Alan Reynolds

The consumer price index (CPI) less energy increased by 2.4 percent over the past 12 months, but at a 2.8 percent rate over the past six. Are those numbers unusually high?

 As it happens, the CPI ex-energy was never as low as 2.4 percent before 1998 -- it averaged 4.7 percent from 1967 to 2005. That measure of inflation dropped to 2.3 percent in 2002 (when the fed funds rate was 1.7 percent) and to 2.2 percent last year (when the fed funds rate was 3.2 percent). Aside from energy, we are still close to record lows in inflation.

 The six-month pace of 2.8 percent could be more troublesome, if sustained. The ex-energy CPI was 2.7 percent or 2.8 percent in 1967, 1994, 1996 and 2001. The fed funds rate was between 3.9 percent and 4.2 percent in three of those years, by the way, but 5.3 percent in 1996.

 Federal Reserve Chairman Ben Bernanke advocates varying interest rates on bank reserves (and, indirectly, their quantity) depending on some inflation target. What was not known until his speech on June 5 was precisely which measures of inflation he might focus on. His speech defined "core inflation" in the standard manner to exclude both food and energy.
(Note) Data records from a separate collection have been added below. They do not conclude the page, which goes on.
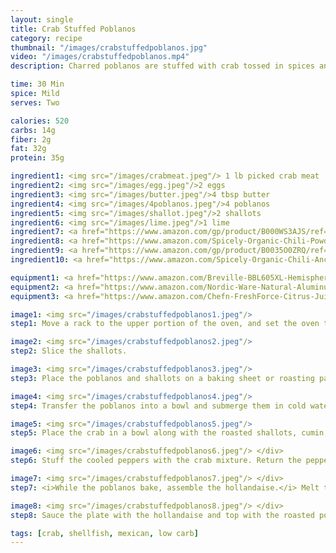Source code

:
 ```yaml
---
layout: single
title: Crab Stuffed Poblanos
category: recipe
thumbnail: "/images/crabstuffedpoblanos.jpg"
video: "/images/crabstuffedpoblanos.mp4"
description: Charred poblanos are stuffed with crab tossed in spices and served with a decadent lime hollandaise.

time: 30 Min
spice: Mild
serves: Two

calories: 520
carbs: 14g
fiber: 2g
fat: 32g
protein: 35g

ingredient1: <img src="/images/crabmeat.jpeg"/> 1 lb picked crab meat
ingredient2: <img src="/images/egg.jpeg"/>2 eggs
ingredient3: <img src="/images/butter.jpeg"/>4 tbsp butter
ingredient4: <img src="/images/4poblanos.jpeg"/>4 poblanos
ingredient5: <img src="/images/shallot.jpeg"/>2 shallots
ingredient6: <img src="/images/lime.jpeg"/>1 lime
ingredient7: <a href="https://www.amazon.com/gp/product/B000WS3AJS/ref=as_li_ss_tl?ie=UTF8&th=1&linkCode=ll1&tag=cilalime09-20&linkId=8417836f12fe1f7cc76dab4399145eeb"><img src="/images/groundcumin.jpeg"/>1 tsp ground cumin</a>
ingredient8: <a href="https://www.amazon.com/Spicely-Organic-Chili-Powder-Seasoning/dp/B00A3811VG/ref=as_li_ss_tl?s=grocery&ie=UTF8&qid=1482449914&sr=1-2&keywords=simply+organic+new+mexico&th=1&linkCode=ll1&tag=cilalime09-20&linkId=fa28c0daa2ea6a72eccf9b47215ee38c"><img src="/images/nmchili.jpeg"/>1 tsp ground New Mexico chili</a>
ingredient9: <a href="https://www.amazon.com/gp/product/B0035O0ZRQ/ref=as_li_ss_tl?ie=UTF8&linkCode=ll1&tag=cilalime09-20&linkId=aba449dab4c1baa873470332e8d6386d"><img src="/images/groundchilidearbol.jpeg"/>1/2 tsp ground chili de arbol</a>
ingredient10: <a href="https://www.amazon.com/Spicely-Organic-Chili-Ancho-Ground/dp/B00A3811QQ/ref=as_li_ss_tl?_encoding=UTF8&refRID=B1TJ51TTWTWZT8ZJK4FC&th=1&linkCode=ll1&tag=cilalime09-20&linkId=fc32e5417ac33628cb9ab228cc5fbb7d"><img src="/images/groundancho.jpeg"/>1/2 tsp ground ancho</a>

equipment1: <a href="https://www.amazon.com/Breville-BBL605XL-Hemisphere-Control-Blender/dp/B005I72LMU/ref=as_li_ss_tl?s=kitchen&rps=1&ie=UTF8&qid=1481601822&sr=1-14&keywords=blender&refinements=p_85:2470955011,p_36:1253526011&linkCode=ll1&tag=cilalime09-20&linkId=b637316d3937e7e1c15e28b6e74a1c97"><img src="/images/blender.jpeg"/>blender</a>
equipment2: <a href="https://www.amazon.com/Nordic-Ware-Natural-Aluminum-Commercial/dp/B000G0KJG4/ref=as_li_ss_tl?s=kitchen&rps=1&ie=UTF8&qid=1481599505&sr=1-5&keywords=baking+sheet&refinements=p_85:2470955011&linkCode=ll1&tag=cilalime09-20&linkId=678ae86e82d77d1a2615466229b01cfd"><img src="/images/bakingsheet.jpeg"/> baking sheet</a>
equipment3: <a href="https://www.amazon.com/Chefn-FreshForce-Citrus-Juicer-Lemon/dp/B002XOB0P0/ref=as_li_ss_tl?s=kitchen&ie=UTF8&qid=1482038971&sr=1-2-spons&keywords=citrus+juicer&psc=1&linkCode=ll1&tag=cilalime09-20&linkId=fead6ab94c6288d353210420231dcb8a"><img src="/images/citrusjuicer.jpeg"/>citrus juicer </a>

image1: <img src="/images/crabstuffedpoblanos1.jpeg"/>
step1: Move a rack to the upper portion of the oven, and set the oven to broil. Remove the seeds and core from the poblano peppers.

image2: <img src="/images/crabstuffedpoblanos2.jpeg"/>
step2: Slice the shallots.

image3: <img src="/images/crabstuffedpoblanos3.jpeg"/>
step3: Place the poblanos and shallots on a baking sheet or roasting pan. Broil until the poblanos develop a char, approximately 5-7 minutes. Turn them over halfway during cooking. <p>Remove the poblanos from the oven and reduce the heat to 350˚.</p> <p>v<i>Keep an eye on the shallots! They can burn easily.</i> </p>

image4: <img src="/images/crabstuffedpoblanos4.jpeg"/>
step4: Transfer the poblanos into a bowl and submerge them in cold water to cool them.

image5: <img src="/images/crabstuffedpoblanos5.jpeg"/>
step5: Place the crab in a bowl along with the roasted shallots, cumin, chile de arbol, New Mexico chili powder, ancho, 1/4 tsp of salt, and egg. Mix.

image6: <img src="/images/crabstuffedpoblanos6.jpeg"/> </div>
step6: Stuff the cooled peppers with the crab mixture. Return the peppers to the oven for an additional 15 minutes.

image7: <img src="/images/crabstuffedpoblanos7.jpeg"/> </div>
step7: <i>While the poblanos bake, assemble the hollandaise.</i> Melt the butter in a saucepan or in the microwave. Transfer to a measuring cup for easy pouring. <p>Place the egg yolk, pinch of salt, and the juice of a lime in a blender. Liquefy. While the blender is running, open up the lid slightly, and slowly add the warm butter.</p>

image8: <img src="/images/crabstuffedpoblanos8.jpeg"/> </div>
step8: Sauce the plate with the hollandaise and top with the roasted poblanos.

tags: [crab, shellfish, mexican, low carb]
---
```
Surprisingly, he also highlighted capricious three-month movements multiplied by four (an annual rate).

 Specifically, Bernanke noted that "at annual rates, core inflation as measured by the consumer price index excluding food and energy prices was 3.2 percent over the past three months and 2.8 percent over the past six months. For core inflation based on the price index for personal consumption expenditures, the corresponding three-month and six-month figures are 3 percent and 2.3 percent. These are unwelcome developments."

 Bernanke's speech also described the U.S. economy as in transition to slower growth, suggesting rather ominously that "moderation of economic growth seems now to be underway." That news of slower growth and hint of higher interest rates was understandably unsettling to stock markets.

 Prices of precious metals have also fallen 24 percent to 37 percent since March, which does not demonstrate any widespread impulse to hedge against inflation. It wasn't "fear of inflation" that spooked the markets on June 5, but fear of the Fed. The Fed's fine tuning sometimes goes awry.